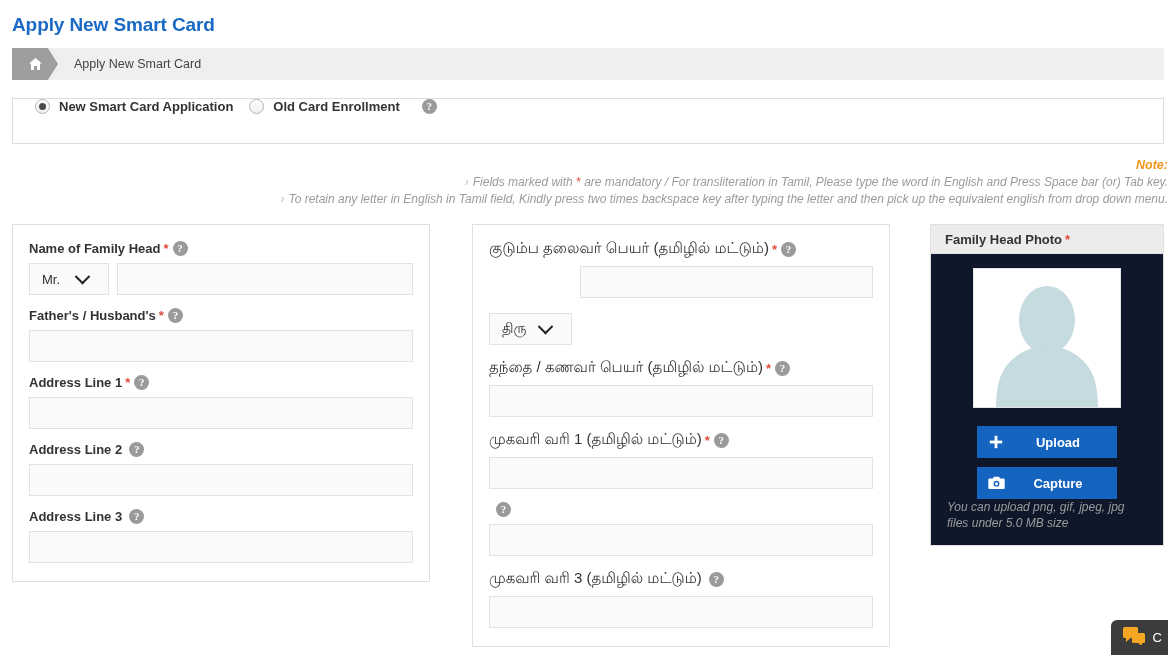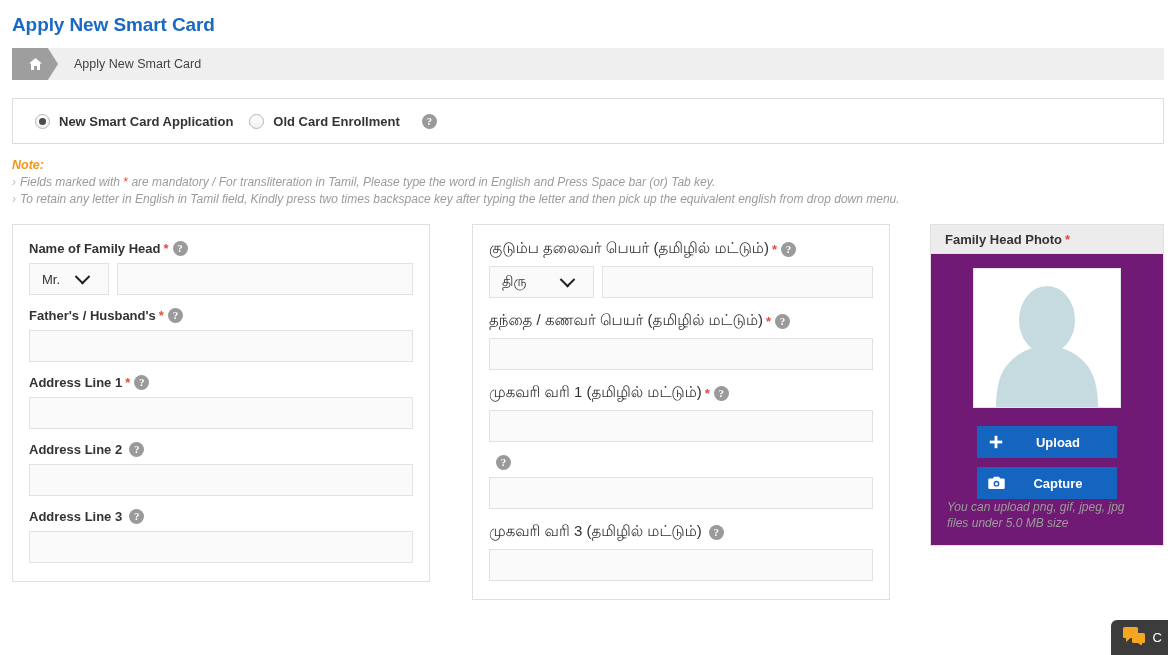--- a/index.html
+++ b/index.html
@@ -57,7 +57,7 @@
     background: #fff;
     height: 46px;
     display: flex;
-    align-items: center;
+    align-items: flex-start;
     padding-left: 22px;
     box-sizing: border-box;
   }

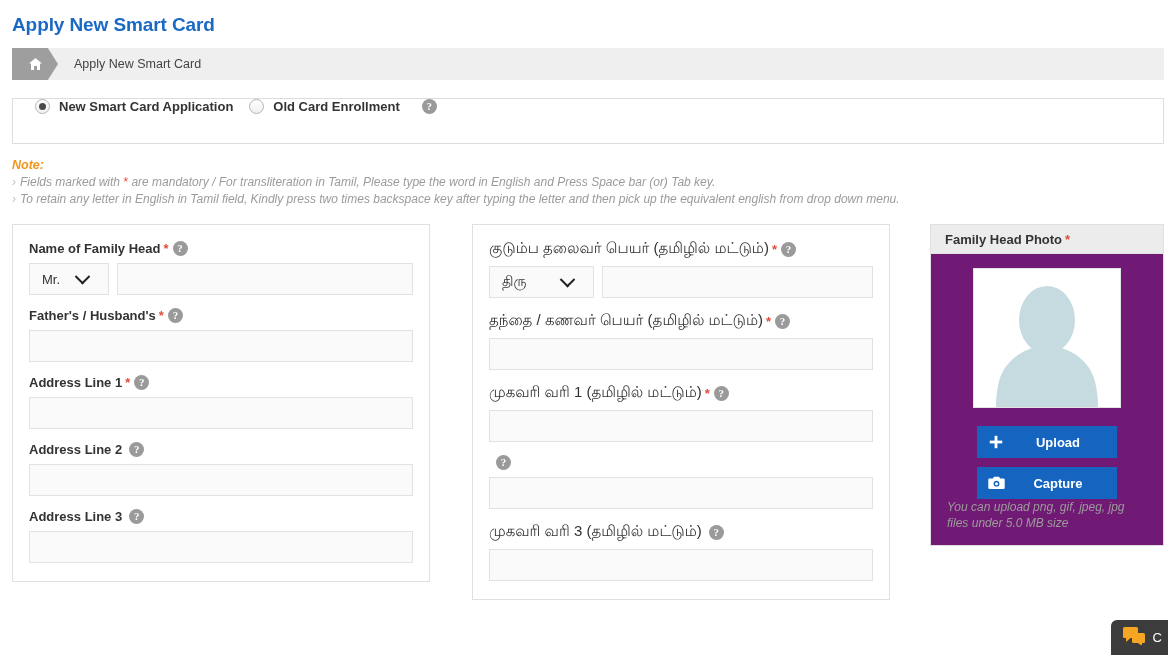--- a/index.html
+++ b/index.html
@@ -114,6 +114,7 @@
   
   .note-block {
     margin: 14px 0 8px 12px;
+    text-align: right;
   }
   .note-title {
     color: #f0951e;

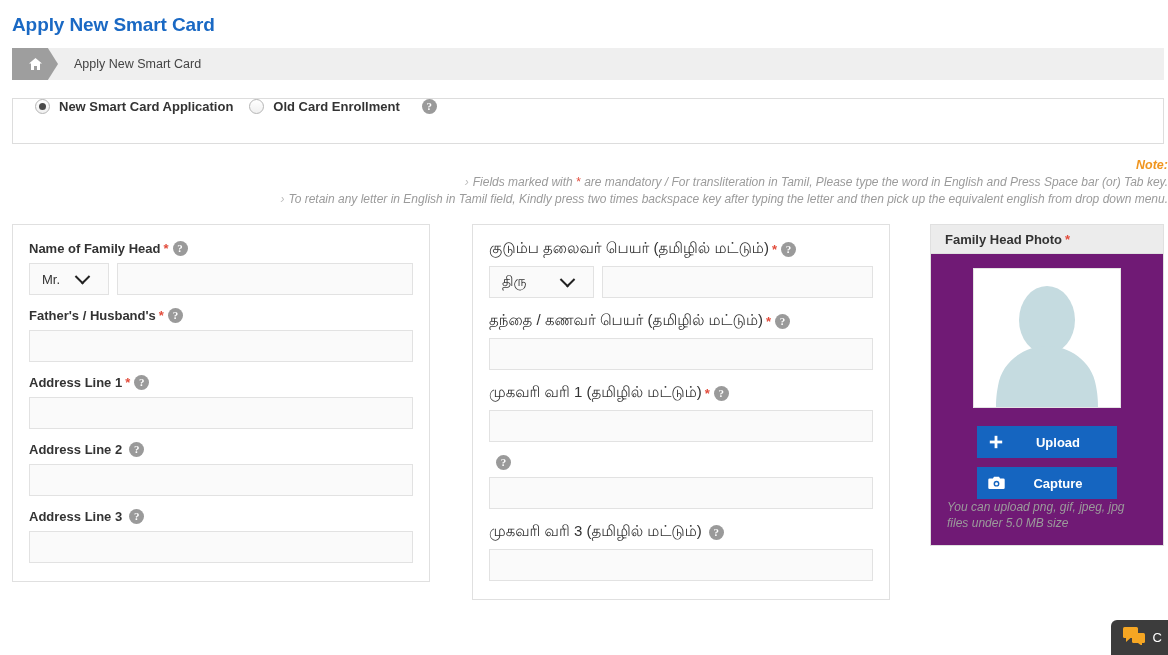--- a/index.html
+++ b/index.html
@@ -220,7 +220,7 @@
   .panel-photo {
     width: 240px;
     border: 1px solid #e0e0e0;
-    background: #701a75;
+    background: #0f172a;
     box-sizing: border-box;
   }
   .photo-head {

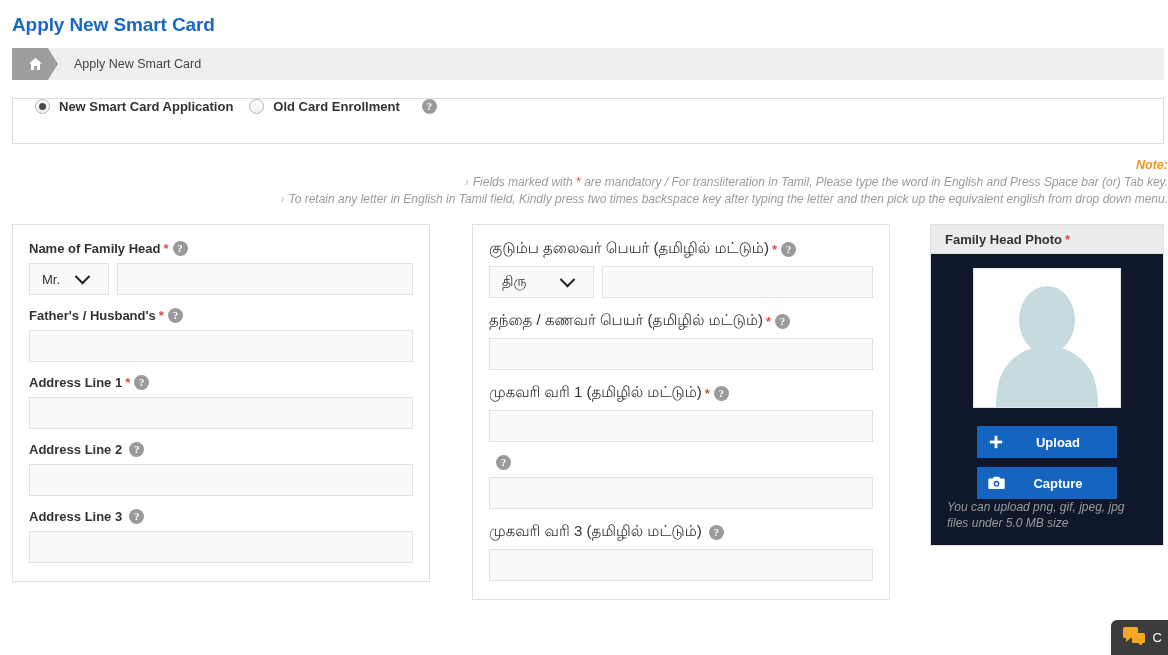--- a/index.html
+++ b/index.html
@@ -204,7 +204,7 @@
     flex: none;
     margin-right: 8px;
   }
-  .sel-wrap.ta-sel { width: 105px; }
+  .sel-wrap.ta-sel { width: 83px; margin-top: 47px; }
   .sel-val { font-size: 13px; color: #333; }
   .sel-val.ta { font-size: 14px; }
   .chev-down {

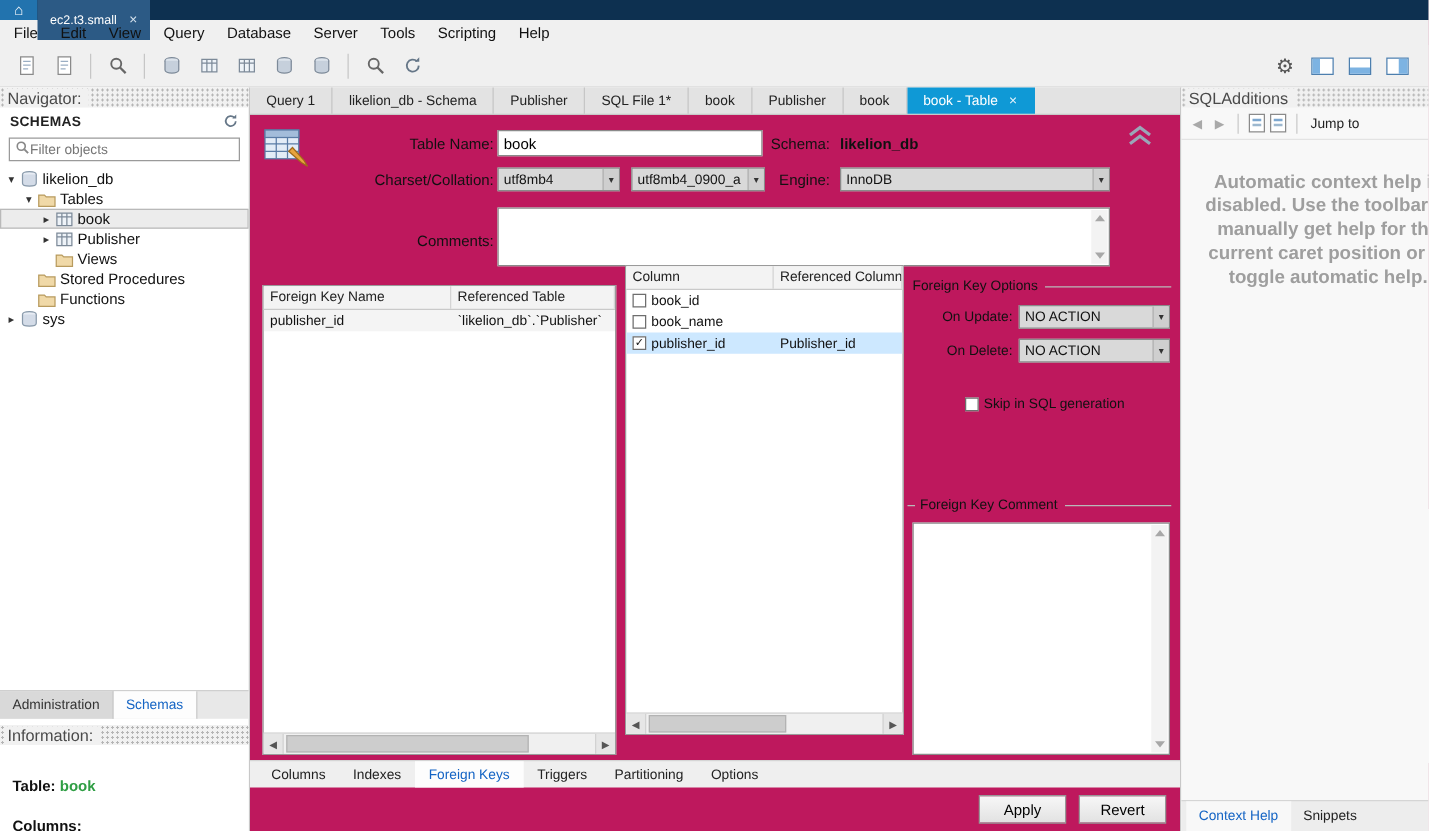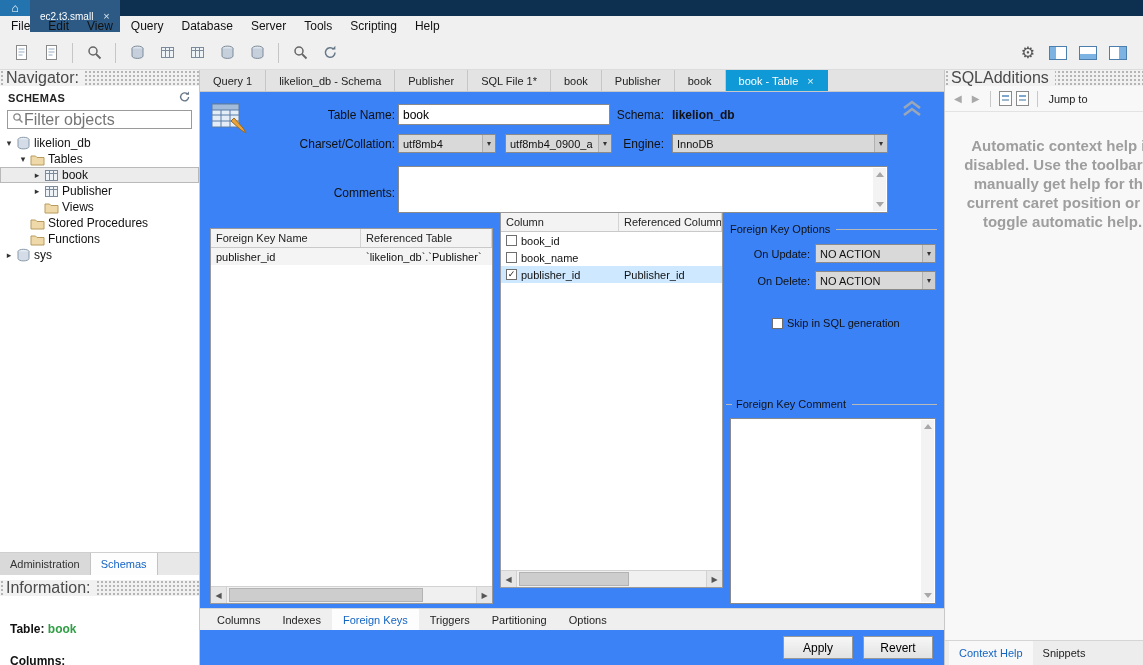--- a/index.html
+++ b/index.html
@@ -31,7 +31,7 @@
   .panel-toggle.right .fill{right:0;top:0;bottom:0;width:7px}
 
   
-  .dotted-header{height:16px;background-color:#f1f1f1;background-image:radial-gradient(#b5b5b5 1px,transparent 1px);background-size:4px 4px;display:flex;align-items:center;padding:0 4px;font-size:16px;color:#4a4a4a;overflow:hidden}
+  .dotted-header{height:16px;background-color:#f1f1f1;background-image:radial-gradient(#b5b5b5 1px,transparent 1px);background-size:4px 4px;display:flex;align-items:center;padding:0 4px;font-size:13px;color:#4a4a4a;overflow:hidden}
   .dotted-header span{background:#f1f1f1;padding:0 6px 0 2px;white-space:nowrap}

** TASK BRIEF **
Leaving the pictures behind, return every line above exactly.

** FINISHED EXERCISE **
--- a/index.html
+++ b/index.html
@@ -57,7 +57,7 @@
     background: #fff;
     height: 46px;
     display: flex;
-    align-items: center;
+    align-items: flex-start;
     padding-left: 22px;
     box-sizing: border-box;
   }

--- a/index.html
+++ b/index.html
@@ -114,6 +114,7 @@
   
   .note-block {
     margin: 14px 0 8px 12px;
+    text-align: right;
   }
   .note-title {
     color: #f0951e;

--- a/index.html
+++ b/index.html
@@ -220,7 +220,7 @@
   .panel-photo {
     width: 240px;
     border: 1px solid #e0e0e0;
-    background: #701a75;
+    background: #0f172a;
     box-sizing: border-box;
   }
   .photo-head {

--- a/index.html
+++ b/index.html
@@ -204,7 +204,7 @@
     flex: none;
     margin-right: 8px;
   }
-  .sel-wrap.ta-sel { width: 105px; }
+  .sel-wrap.ta-sel { width: 83px; margin-top: 47px; }
   .sel-val { font-size: 13px; color: #333; }
   .sel-val.ta { font-size: 14px; }
   .chev-down {

--- a/index.html
+++ b/index.html
@@ -31,7 +31,7 @@
   .panel-toggle.right .fill{right:0;top:0;bottom:0;width:7px}
 
   
-  .dotted-header{height:16px;background-color:#f1f1f1;background-image:radial-gradient(#b5b5b5 1px,transparent 1px);background-size:4px 4px;display:flex;align-items:center;padding:0 4px;font-size:16px;color:#4a4a4a;overflow:hidden}
+  .dotted-header{height:16px;background-color:#f1f1f1;background-image:radial-gradient(#b5b5b5 1px,transparent 1px);background-size:4px 4px;display:flex;align-items:center;padding:0 4px;font-size:13px;color:#4a4a4a;overflow:hidden}
   .dotted-header span{background:#f1f1f1;padding:0 6px 0 2px;white-space:nowrap}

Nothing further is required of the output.